═════ Stored data ═════

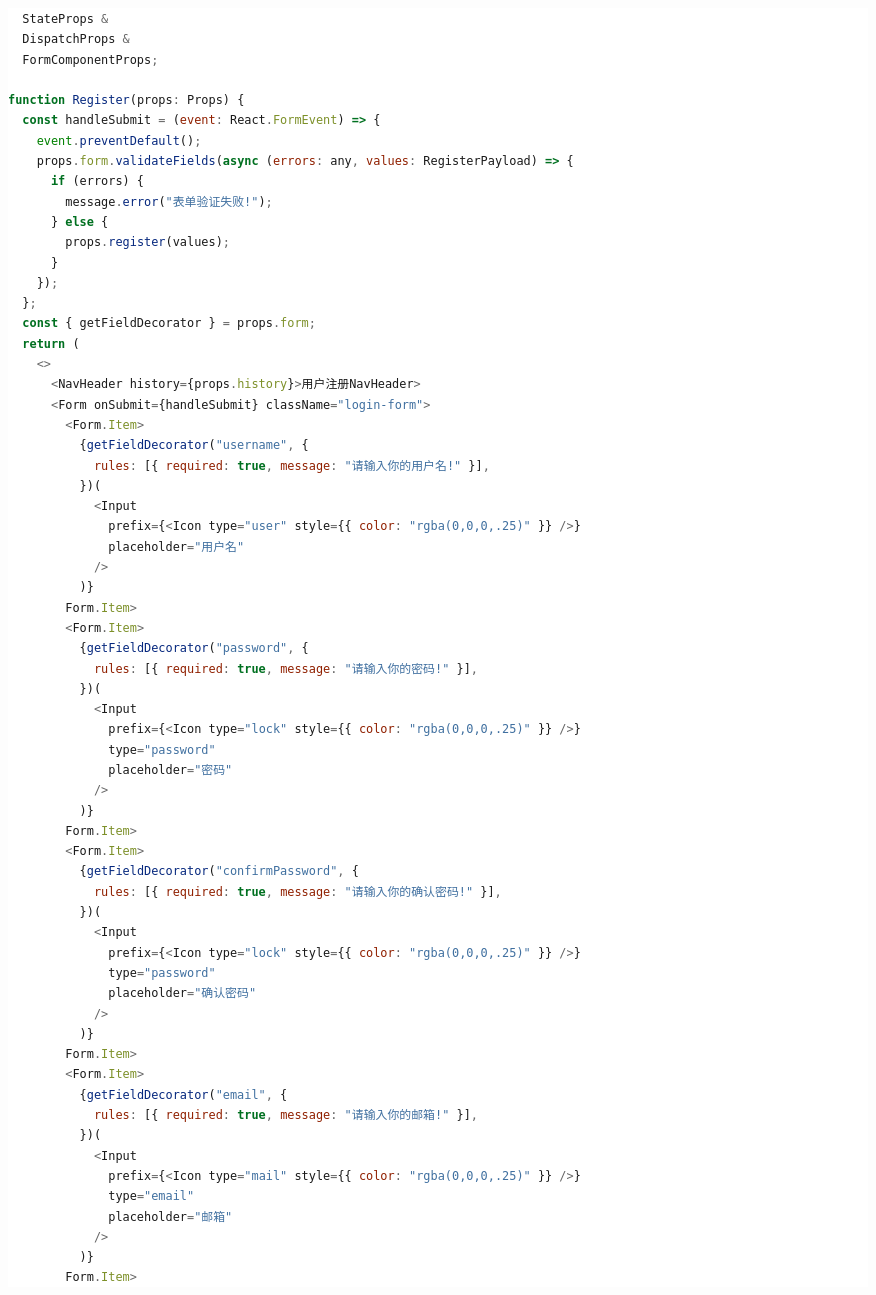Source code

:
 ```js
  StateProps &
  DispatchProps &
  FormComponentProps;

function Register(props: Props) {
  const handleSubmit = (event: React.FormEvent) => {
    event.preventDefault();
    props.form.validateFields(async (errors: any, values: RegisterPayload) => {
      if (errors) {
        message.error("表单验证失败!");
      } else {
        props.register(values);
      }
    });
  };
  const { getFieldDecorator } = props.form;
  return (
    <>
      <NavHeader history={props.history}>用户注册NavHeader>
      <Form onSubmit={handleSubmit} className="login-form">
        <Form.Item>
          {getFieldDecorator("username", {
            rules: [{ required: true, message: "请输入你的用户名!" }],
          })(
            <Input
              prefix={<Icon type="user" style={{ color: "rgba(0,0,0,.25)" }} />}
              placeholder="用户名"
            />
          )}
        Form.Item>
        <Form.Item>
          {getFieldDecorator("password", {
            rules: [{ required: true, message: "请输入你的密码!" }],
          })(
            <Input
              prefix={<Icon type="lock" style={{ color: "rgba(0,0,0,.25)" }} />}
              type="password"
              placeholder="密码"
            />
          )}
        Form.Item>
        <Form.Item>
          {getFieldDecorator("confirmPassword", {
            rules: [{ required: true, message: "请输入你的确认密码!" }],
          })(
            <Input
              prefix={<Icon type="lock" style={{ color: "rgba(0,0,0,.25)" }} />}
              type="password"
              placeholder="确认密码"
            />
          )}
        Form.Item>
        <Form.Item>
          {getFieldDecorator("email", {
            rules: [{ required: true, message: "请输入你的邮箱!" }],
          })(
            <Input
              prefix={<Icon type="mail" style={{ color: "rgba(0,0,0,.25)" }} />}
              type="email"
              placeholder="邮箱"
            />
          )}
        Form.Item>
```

═════
═════ Stored data ═════

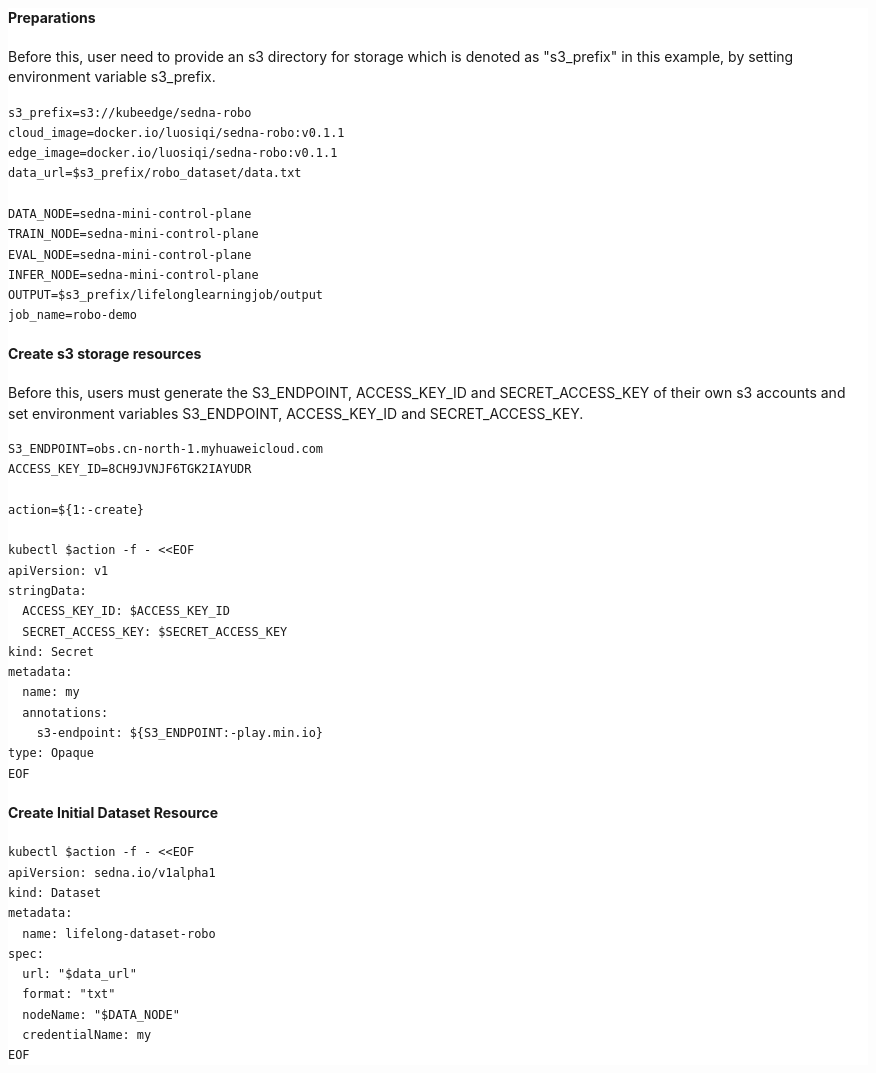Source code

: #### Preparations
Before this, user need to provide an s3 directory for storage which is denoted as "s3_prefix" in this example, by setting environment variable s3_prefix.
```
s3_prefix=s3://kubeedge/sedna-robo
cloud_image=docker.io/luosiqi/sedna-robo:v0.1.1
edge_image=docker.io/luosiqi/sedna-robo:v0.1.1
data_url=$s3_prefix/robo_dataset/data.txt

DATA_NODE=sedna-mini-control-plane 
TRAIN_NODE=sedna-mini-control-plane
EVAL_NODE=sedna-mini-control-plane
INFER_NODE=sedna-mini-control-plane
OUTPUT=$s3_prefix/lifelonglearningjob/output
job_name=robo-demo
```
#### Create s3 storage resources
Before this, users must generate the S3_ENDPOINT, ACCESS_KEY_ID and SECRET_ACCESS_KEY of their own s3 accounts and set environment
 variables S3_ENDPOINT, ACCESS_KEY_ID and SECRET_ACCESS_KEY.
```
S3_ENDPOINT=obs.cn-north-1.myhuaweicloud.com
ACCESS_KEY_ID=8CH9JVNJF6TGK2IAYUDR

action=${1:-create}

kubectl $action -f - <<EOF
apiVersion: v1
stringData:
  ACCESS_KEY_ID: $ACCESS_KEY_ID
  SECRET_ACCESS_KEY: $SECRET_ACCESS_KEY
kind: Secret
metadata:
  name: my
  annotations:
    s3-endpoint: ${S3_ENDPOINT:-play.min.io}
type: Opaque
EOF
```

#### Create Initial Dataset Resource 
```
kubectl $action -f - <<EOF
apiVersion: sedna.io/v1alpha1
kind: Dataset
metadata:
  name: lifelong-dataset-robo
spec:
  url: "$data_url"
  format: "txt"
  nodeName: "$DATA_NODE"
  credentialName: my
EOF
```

═════

Task requirements
Search the material above for the string "rgba", and copy every line in which it turns up.

Written reply
              prefix={<Icon type="user" style={{ color: "rgba(0,0,0,.25)" }} />}
              prefix={<Icon type="lock" style={{ color: "rgba(0,0,0,.25)" }} />}
              prefix={<Icon type="lock" style={{ color: "rgba(0,0,0,.25)" }} />}
              prefix={<Icon type="mail" style={{ color: "rgba(0,0,0,.25)" }} />}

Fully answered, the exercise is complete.